REPUBLIKA.CO.ID, JAKARTA -- Komisi Pemilihan Umum (KPU) meminta kepolisian membongkar struktur organisasi penyebaran hoaks tujuh kontainer berisi surat suara yang salah tercoblos. KPU tidak ingin hanya orang-orang kecil yang ditindak oleh kepolisian atas penyebaran hoaks ini.
Komisioner KPU, Pramono Ubaid Tanthowi, mengatakan pihaknya masih menunggu proses hukum di kepolisian. KPU meminta kepolisian tidak hanya menelusuri dua orang yang telah menjadi tersangka penyebaran hoaks.
"Tetapi juga dari mana perintahnya, siapa yang menyuruh, kemudian mungkin di belakangnya ada struktur organisasi yang lebih mapan dan bukan sesuatu yang sporadis," tegas Pramono ketika dijumpai wartawan di Kantor KPU, Menteng, Jakarta Pusat, Senin (7/1).
Karena itu, KPU ingin mendalami persoalan hoaks terkait logistik ini secara lebih lengkap.

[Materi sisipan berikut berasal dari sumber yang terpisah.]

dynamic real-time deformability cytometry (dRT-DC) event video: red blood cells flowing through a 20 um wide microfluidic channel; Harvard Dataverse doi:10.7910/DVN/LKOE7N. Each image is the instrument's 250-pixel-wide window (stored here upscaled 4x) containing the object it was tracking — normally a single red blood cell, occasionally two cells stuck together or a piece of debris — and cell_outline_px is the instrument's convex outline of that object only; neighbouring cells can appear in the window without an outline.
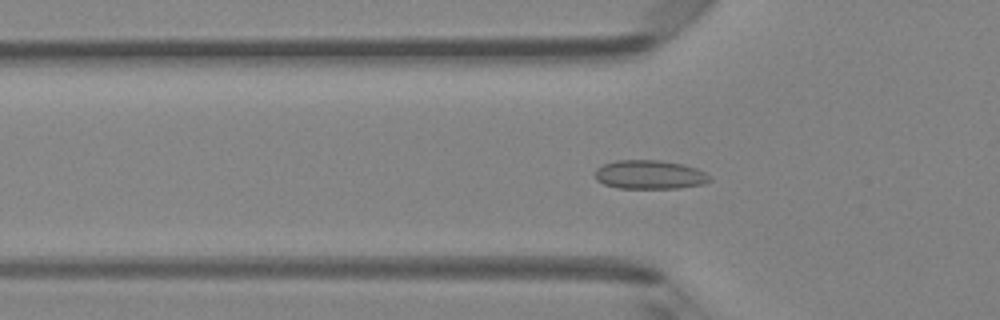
{"species": "Egyptian fruit bat (a non-hibernating species)", "species_latin": "Rousettus aegyptiacus", "temperature_condition": "room temperature", "stored_images_in_passage": 48, "camera_frame_rate_fps": 3000, "um_per_image_px": 0.085, "animal": {"sex": "female"}, "frame": {"image": 1, "passage_image": 16, "time_ms": 5.0, "image_size_px": [1000, 320], "cell_outline_px": [[712, 180], [704, 184], [680, 188], [616, 188], [604, 184], [596, 180], [596, 168], [604, 164], [616, 160], [660, 160], [680, 164], [696, 168], [704, 172]], "centroid_in_image_um": [55.21, 14.85], "position_along_channel_um": 70.6, "area_um2": 19.25}}
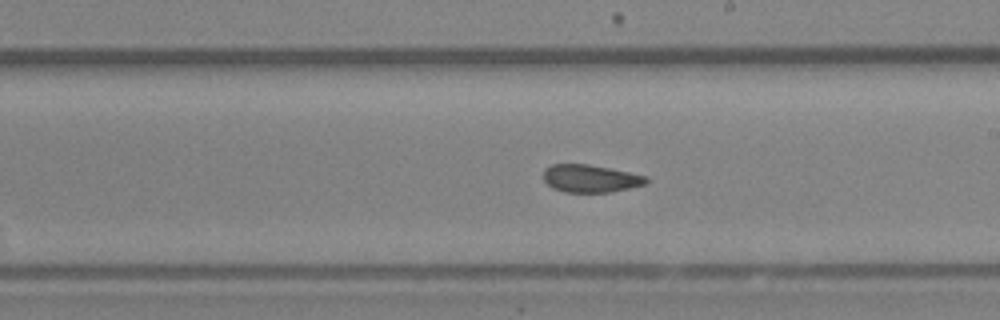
{"frame": {"image": 2, "passage_image": 28, "time_ms": 9.0, "image_size_px": [1000, 320], "cell_outline_px": [[648, 180], [644, 184], [612, 192], [564, 192], [552, 188], [544, 180], [544, 168], [552, 164], [588, 164], [648, 176]], "centroid_in_image_um": [50.16, 15.17], "position_along_channel_um": 238.8, "area_um2": 16.47}}
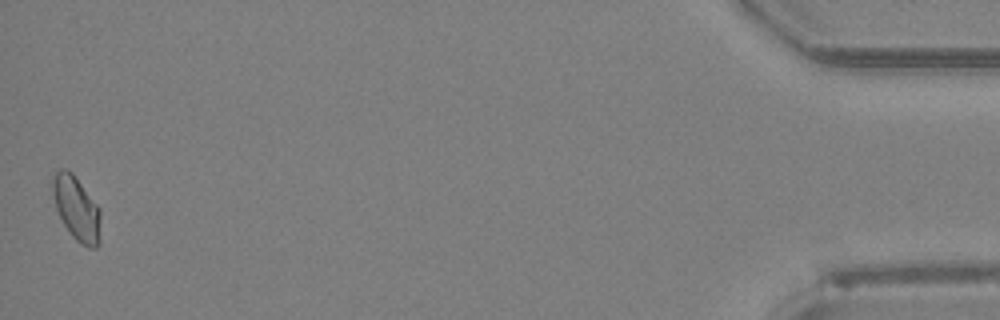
{"frame": {"image": 3, "passage_image": 48, "time_ms": 15.667, "image_size_px": [1000, 320], "cell_outline_px": [[100, 244], [96, 248], [88, 248], [80, 244], [72, 236], [64, 224], [56, 208], [52, 196], [52, 176], [60, 168], [64, 168], [72, 172], [100, 208]], "centroid_in_image_um": [6.51, 17.73], "position_along_channel_um": 428.7, "area_um2": 18.09}}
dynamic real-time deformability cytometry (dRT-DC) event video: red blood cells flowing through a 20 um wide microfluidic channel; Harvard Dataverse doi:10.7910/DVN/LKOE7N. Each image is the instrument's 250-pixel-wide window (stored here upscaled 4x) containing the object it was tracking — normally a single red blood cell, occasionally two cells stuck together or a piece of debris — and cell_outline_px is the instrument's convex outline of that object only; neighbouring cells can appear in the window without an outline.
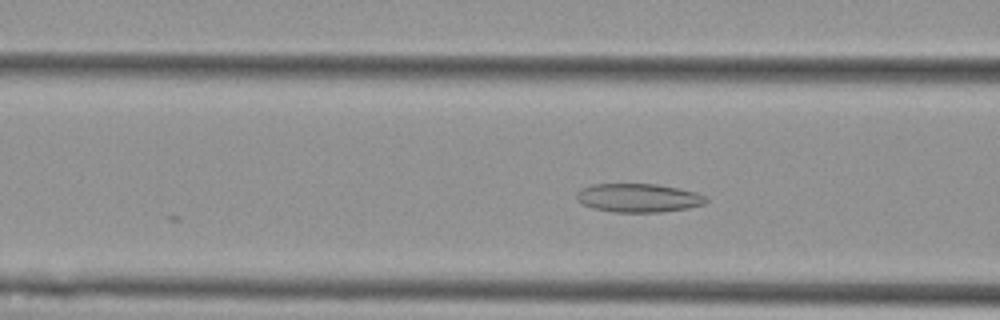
{"species": "Egyptian fruit bat (a non-hibernating species)", "species_latin": "Rousettus aegyptiacus", "temperature_condition": "cold", "stored_images_in_passage": 52, "camera_frame_rate_fps": 3000, "um_per_image_px": 0.085, "animal": {"sex": "female"}, "frame": {"image": 1, "passage_image": 17, "time_ms": 5.333, "image_size_px": [1000, 320], "cell_outline_px": [[708, 200], [704, 204], [688, 208], [660, 212], [612, 212], [592, 208], [576, 200], [576, 196], [584, 188], [592, 184], [656, 184], [680, 188], [696, 192], [704, 196]], "centroid_in_image_um": [54.29, 16.82], "position_along_channel_um": 112.3, "area_um2": 21.5}}
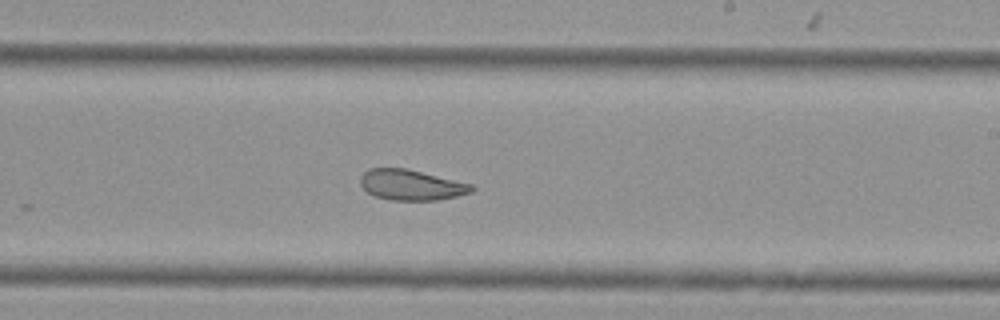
{"frame": {"image": 2, "passage_image": 29, "time_ms": 9.333, "image_size_px": [1000, 320], "cell_outline_px": [[476, 188], [472, 192], [456, 196], [436, 200], [388, 200], [376, 196], [368, 192], [360, 184], [360, 176], [368, 168], [404, 168], [472, 184]], "centroid_in_image_um": [34.94, 15.72], "position_along_channel_um": 254.1, "area_um2": 19.65}}
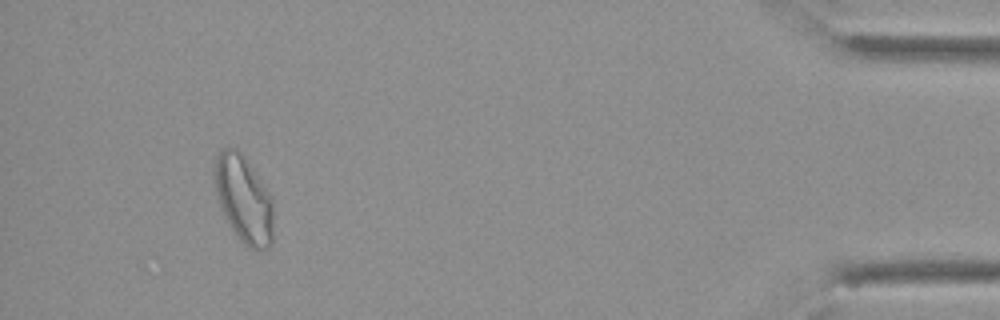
{"frame": {"image": 3, "passage_image": 48, "time_ms": 15.667, "image_size_px": [1000, 320], "cell_outline_px": [[272, 244], [268, 248], [256, 252], [248, 248], [240, 240], [224, 216], [216, 192], [212, 176], [216, 156], [220, 148], [236, 148], [244, 156], [272, 196]], "centroid_in_image_um": [20.7, 16.93], "position_along_channel_um": 414.5, "area_um2": 30.11}, "authors_computed_cell_mechanics": {"area_um2": 24.0159, "velocity_mm_per_s": 3.5601, "shape_relaxation_time_tau1_ms": null, "shape_relaxation_time_tau2_ms": 2.6671, "deformation_change_tau1": null, "deformation_change_tau2": 0.0967}}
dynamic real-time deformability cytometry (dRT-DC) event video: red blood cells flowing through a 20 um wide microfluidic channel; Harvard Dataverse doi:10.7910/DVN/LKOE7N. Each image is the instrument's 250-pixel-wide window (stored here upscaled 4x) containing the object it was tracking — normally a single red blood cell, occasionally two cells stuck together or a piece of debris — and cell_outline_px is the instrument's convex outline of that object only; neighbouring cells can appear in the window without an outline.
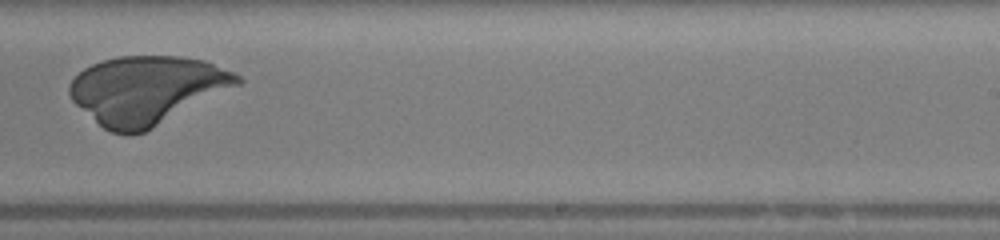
{"species": "human", "species_latin": "Homo sapiens", "temperature_condition": "warm", "stored_images_in_passage": 26, "camera_frame_rate_fps": 3000, "um_per_image_px": 0.085, "donor": {"sex": "female"}, "frame": {"image": 1, "passage_image": 19, "time_ms": 6.0, "image_size_px": [1000, 240], "cell_outline_px": [[244, 80], [240, 84], [144, 132], [112, 132], [104, 128], [76, 104], [72, 100], [68, 92], [68, 88], [72, 80], [84, 68], [92, 64], [104, 60], [120, 56], [180, 56], [204, 60], [232, 72], [240, 76]], "centroid_in_image_um": [12.47, 7.62], "position_along_channel_um": 276.5, "area_um2": 65.55}}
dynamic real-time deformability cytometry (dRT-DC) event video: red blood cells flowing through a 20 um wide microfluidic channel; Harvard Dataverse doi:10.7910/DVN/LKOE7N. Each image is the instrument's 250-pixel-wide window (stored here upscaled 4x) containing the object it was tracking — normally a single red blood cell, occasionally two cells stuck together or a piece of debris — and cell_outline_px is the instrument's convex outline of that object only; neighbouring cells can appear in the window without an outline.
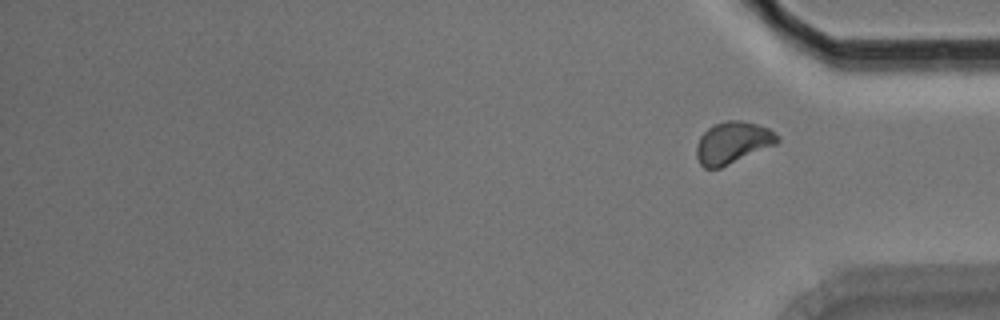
{"species": "Egyptian fruit bat (a non-hibernating species)", "species_latin": "Rousettus aegyptiacus", "temperature_condition": "room temperature", "stored_images_in_passage": 15, "camera_frame_rate_fps": 3000, "um_per_image_px": 0.085, "animal": {"sex": "male"}, "frame": {"image": 1, "passage_image": 15, "time_ms": 4.667, "image_size_px": [1000, 320], "cell_outline_px": [[780, 140], [776, 144], [720, 168], [704, 168], [700, 164], [696, 156], [696, 144], [700, 136], [708, 128], [716, 124], [728, 120], [740, 120], [756, 124], [768, 128], [776, 132], [780, 136]], "centroid_in_image_um": [62.28, 12.13], "position_along_channel_um": 372.9, "area_um2": 19.71}}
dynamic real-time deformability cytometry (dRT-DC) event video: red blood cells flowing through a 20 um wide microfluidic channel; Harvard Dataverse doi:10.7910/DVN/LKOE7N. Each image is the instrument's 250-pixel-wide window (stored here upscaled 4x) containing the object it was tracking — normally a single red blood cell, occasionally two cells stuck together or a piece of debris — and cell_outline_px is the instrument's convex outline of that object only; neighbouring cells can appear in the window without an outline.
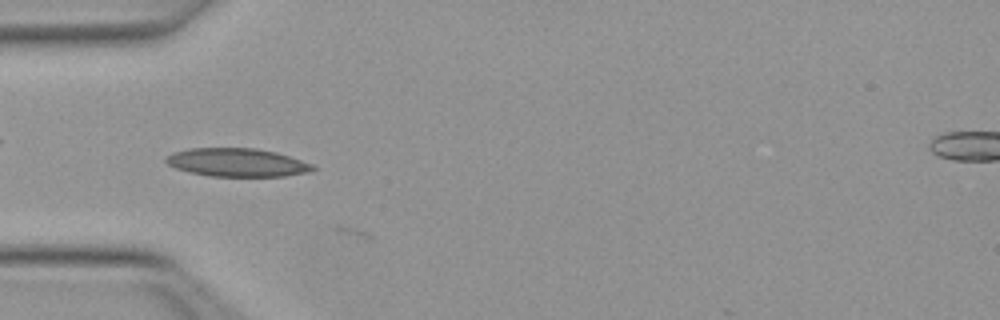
{"species": "Egyptian fruit bat (a non-hibernating species)", "species_latin": "Rousettus aegyptiacus", "temperature_condition": "warm", "stored_images_in_passage": 42, "camera_frame_rate_fps": 3000, "um_per_image_px": 0.085, "animal": {"sex": "female"}, "frame": {"image": 1, "passage_image": 15, "time_ms": 4.667, "image_size_px": [1000, 320], "cell_outline_px": [[316, 168], [308, 172], [284, 176], [208, 176], [188, 172], [176, 168], [168, 164], [164, 160], [172, 152], [188, 148], [256, 148], [276, 152], [312, 164]], "centroid_in_image_um": [20.11, 13.81], "position_along_channel_um": 64.9, "area_um2": 24.16}, "authors_computed_cell_mechanics": {"area_um2": 21.964, "velocity_mm_per_s": 4.0122, "shape_relaxation_time_tau1_ms": null, "shape_relaxation_time_tau2_ms": 3.7858, "deformation_change_tau1": null, "deformation_change_tau2": 0.0981}}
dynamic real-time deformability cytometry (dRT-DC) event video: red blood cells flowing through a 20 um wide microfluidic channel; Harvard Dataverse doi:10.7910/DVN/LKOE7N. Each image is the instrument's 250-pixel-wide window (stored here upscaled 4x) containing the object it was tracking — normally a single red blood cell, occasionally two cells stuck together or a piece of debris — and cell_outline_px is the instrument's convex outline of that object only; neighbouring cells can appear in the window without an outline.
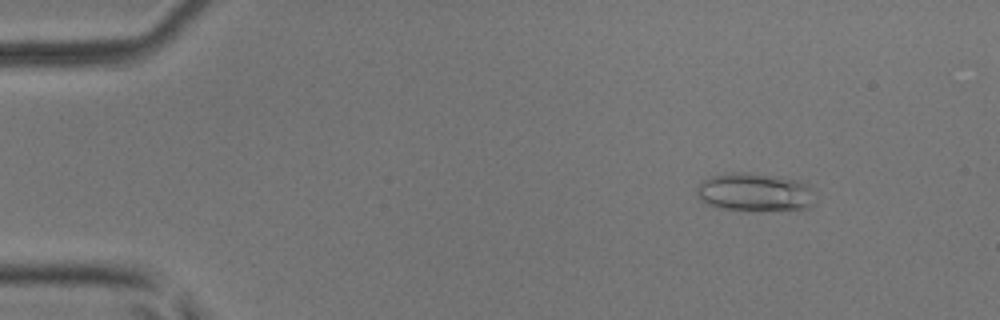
{"species": "common noctule bat (a hibernating species)", "species_latin": "Nyctalus noctula", "temperature_condition": "room temperature", "stored_images_in_passage": 49, "camera_frame_rate_fps": 3000, "um_per_image_px": 0.085, "animal": {"sex": "male", "body_mass_g": 17.9, "forearm_length_mm": 54.2}, "frame": {"image": 1, "passage_image": 7, "time_ms": 2.0, "image_size_px": [1000, 320], "cell_outline_px": [[812, 204], [808, 208], [716, 208], [700, 200], [696, 196], [696, 192], [700, 184], [704, 180], [712, 176], [732, 172], [752, 172], [780, 176], [796, 180], [808, 184]], "centroid_in_image_um": [64.07, 16.28], "position_along_channel_um": 20.9, "area_um2": 25.37}}
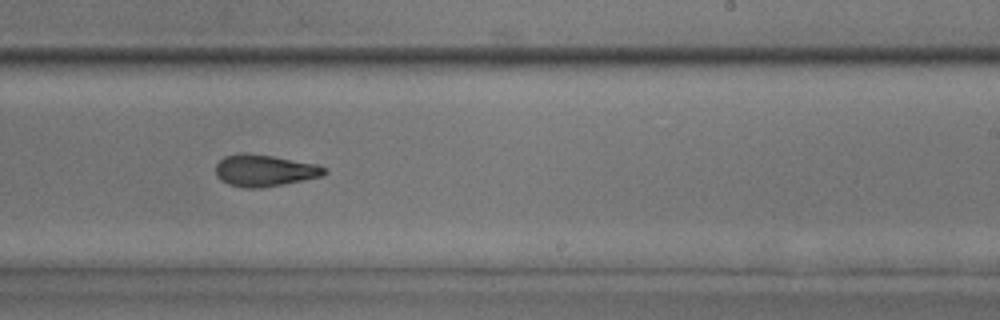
{"frame": {"image": 2, "passage_image": 32, "time_ms": 10.333, "image_size_px": [1000, 320], "cell_outline_px": [[328, 172], [324, 176], [260, 188], [244, 188], [228, 184], [220, 180], [216, 176], [216, 164], [224, 156], [240, 152], [272, 156], [320, 164], [328, 168]], "centroid_in_image_um": [22.51, 14.49], "position_along_channel_um": 266.5, "area_um2": 20.35}}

KPU tidak ingin ada pihak-pihak yang mengorbankan sejumlah pihak tertentu. "Kami tidak ingin yang dikorbankan dalam proses ini adalah orang-orang kecil yang mungkin karena ketidaktahuan (kemudian menjadi tersangka). Kami ingin membongkar ini dengan lebih luas lagi," ujar Pramono.
Terpisah, anggota Bawaslu, Mochamad Afifuddin, mendukung sikap KPU. Menurut Afif, berita bohong terkait pemilu harus ditelusuri hingga ke akarnya. Bawaslu juga mendukung kepolisian untuk menindak aktor intelektual hoaks soal surat suara.
"Memang yang perlu dilakukan adalah memerangi berita bohong itu dengan mencari tahu ke akarnya. Semua pihak harus menjalani komitmen untuk memberantas hoaks secara bersama. Siapa nanti aktor intelektualnya, harus bisa ditindak," tegas Afif.
Sebelumnya, polisi kembali menangkap seorang penyebar hoaks tujuh kontainer surat suara tercoblos. Seorang terduga pelaku berinisial J ditangkap Polres Brebes.
Dia memiliki peran menerima konten tanpa harus mengklarifikasi langsung memviralkan baik melalui akun FB maupun WA grup," kata Kepala Biro Penerangan Masyarakat Divisi Humas Polri Brigadir Jenderal Polisi Dedi Prasetyo di Mabes Polri, Jakarta, Senin.
Peran J, kata Dedi, sama seperti dua tersangka sebelumnya, yakni HY di Bogor dan LS di Balikpapan, J pun ditetapkan tersangka tanpa dilakukan penahanan. Sebab, Ia ditetapkan tersangka dengan Pasal 14 ayat 1, Pasal 15 UU nomor I tahun 1946, dengan ancaman hukuman di bawah 5 tahun.